**ASSIGNMENT**
For this listing, the lines between the one holding "[529,33,676,48] [387,57,457,69] handling" and the one holding "(566, 1262) none", inclusive, must be set down exactly.

**DATA TO PROCESS**
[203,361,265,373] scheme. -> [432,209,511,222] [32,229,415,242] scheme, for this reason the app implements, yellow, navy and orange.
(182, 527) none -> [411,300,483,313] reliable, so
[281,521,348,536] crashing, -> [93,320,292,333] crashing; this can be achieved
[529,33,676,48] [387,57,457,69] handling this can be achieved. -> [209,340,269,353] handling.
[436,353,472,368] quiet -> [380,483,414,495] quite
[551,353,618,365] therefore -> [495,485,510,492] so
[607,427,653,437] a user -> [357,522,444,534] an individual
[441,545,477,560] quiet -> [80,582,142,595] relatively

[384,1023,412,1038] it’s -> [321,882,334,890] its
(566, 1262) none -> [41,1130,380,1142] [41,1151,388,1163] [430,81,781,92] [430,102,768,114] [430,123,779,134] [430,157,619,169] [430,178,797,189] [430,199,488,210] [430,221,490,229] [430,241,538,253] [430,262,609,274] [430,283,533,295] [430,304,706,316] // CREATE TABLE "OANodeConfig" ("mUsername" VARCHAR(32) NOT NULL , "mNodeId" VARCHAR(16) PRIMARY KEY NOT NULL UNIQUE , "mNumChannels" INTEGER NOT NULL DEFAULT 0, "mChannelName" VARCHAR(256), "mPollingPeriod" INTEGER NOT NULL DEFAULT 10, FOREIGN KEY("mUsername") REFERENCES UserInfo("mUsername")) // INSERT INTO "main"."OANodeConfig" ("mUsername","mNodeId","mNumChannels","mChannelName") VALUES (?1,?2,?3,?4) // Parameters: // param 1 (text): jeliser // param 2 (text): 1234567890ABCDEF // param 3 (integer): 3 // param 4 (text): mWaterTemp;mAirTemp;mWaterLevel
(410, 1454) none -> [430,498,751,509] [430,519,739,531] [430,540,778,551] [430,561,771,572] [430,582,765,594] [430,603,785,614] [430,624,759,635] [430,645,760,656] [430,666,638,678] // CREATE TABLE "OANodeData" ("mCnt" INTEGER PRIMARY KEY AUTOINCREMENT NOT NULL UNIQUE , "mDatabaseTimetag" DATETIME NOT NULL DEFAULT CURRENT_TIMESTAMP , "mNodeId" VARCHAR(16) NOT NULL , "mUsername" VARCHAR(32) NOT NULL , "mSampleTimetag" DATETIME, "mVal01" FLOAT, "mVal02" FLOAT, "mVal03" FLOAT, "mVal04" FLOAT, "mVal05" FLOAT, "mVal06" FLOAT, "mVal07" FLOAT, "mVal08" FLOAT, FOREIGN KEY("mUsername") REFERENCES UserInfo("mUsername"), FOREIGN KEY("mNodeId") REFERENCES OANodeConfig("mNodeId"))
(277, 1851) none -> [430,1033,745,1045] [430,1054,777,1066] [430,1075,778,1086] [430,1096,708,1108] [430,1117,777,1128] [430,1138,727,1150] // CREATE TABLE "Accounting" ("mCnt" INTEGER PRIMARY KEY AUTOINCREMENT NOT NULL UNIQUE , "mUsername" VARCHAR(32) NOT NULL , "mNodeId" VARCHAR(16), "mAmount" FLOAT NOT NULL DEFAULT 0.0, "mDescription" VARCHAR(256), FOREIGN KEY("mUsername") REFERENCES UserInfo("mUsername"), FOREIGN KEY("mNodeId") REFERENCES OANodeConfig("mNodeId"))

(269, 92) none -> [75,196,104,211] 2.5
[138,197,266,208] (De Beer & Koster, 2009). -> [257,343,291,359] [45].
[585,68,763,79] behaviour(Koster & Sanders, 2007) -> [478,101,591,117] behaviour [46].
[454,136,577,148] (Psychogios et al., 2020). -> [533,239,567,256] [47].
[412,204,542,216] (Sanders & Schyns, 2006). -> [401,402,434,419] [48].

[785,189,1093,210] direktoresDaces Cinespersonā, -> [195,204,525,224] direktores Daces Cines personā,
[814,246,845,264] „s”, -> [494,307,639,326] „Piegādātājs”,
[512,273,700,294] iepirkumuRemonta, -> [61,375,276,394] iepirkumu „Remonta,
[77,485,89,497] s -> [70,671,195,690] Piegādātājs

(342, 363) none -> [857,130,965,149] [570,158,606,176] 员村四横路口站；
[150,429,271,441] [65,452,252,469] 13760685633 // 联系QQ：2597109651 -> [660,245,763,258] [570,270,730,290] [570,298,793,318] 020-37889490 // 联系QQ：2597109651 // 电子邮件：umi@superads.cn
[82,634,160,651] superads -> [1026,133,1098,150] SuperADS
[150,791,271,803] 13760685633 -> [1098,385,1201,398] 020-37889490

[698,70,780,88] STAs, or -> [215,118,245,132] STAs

**TASK RESULT**
[529,33,676,48] [387,57,457,69] handling this can be achieved. -> [209,340,269,353] handling.
[436,353,472,368] quiet -> [380,483,414,495] quite
[551,353,618,365] therefore -> [495,485,510,492] so
[607,427,653,437] a user -> [357,522,444,534] an individual
[441,545,477,560] quiet -> [80,582,142,595] relatively

[384,1023,412,1038] it’s -> [321,882,334,890] its
(566, 1262) none -> [41,1130,380,1142] [41,1151,388,1163] [430,81,781,92] [430,102,768,114] [430,123,779,134] [430,157,619,169] [430,178,797,189] [430,199,488,210] [430,221,490,229] [430,241,538,253] [430,262,609,274] [430,283,533,295] [430,304,706,316] // CREATE TABLE "OANodeConfig" ("mUsername" VARCHAR(32) NOT NULL , "mNodeId" VARCHAR(16) PRIMARY KEY NOT NULL UNIQUE , "mNumChannels" INTEGER NOT NULL DEFAULT 0, "mChannelName" VARCHAR(256), "mPollingPeriod" INTEGER NOT NULL DEFAULT 10, FOREIGN KEY("mUsername") REFERENCES UserInfo("mUsername")) // INSERT INTO "main"."OANodeConfig" ("mUsername","mNodeId","mNumChannels","mChannelName") VALUES (?1,?2,?3,?4) // Parameters: // param 1 (text): jeliser // param 2 (text): 1234567890ABCDEF // param 3 (integer): 3 // param 4 (text): mWaterTemp;mAirTemp;mWaterLevel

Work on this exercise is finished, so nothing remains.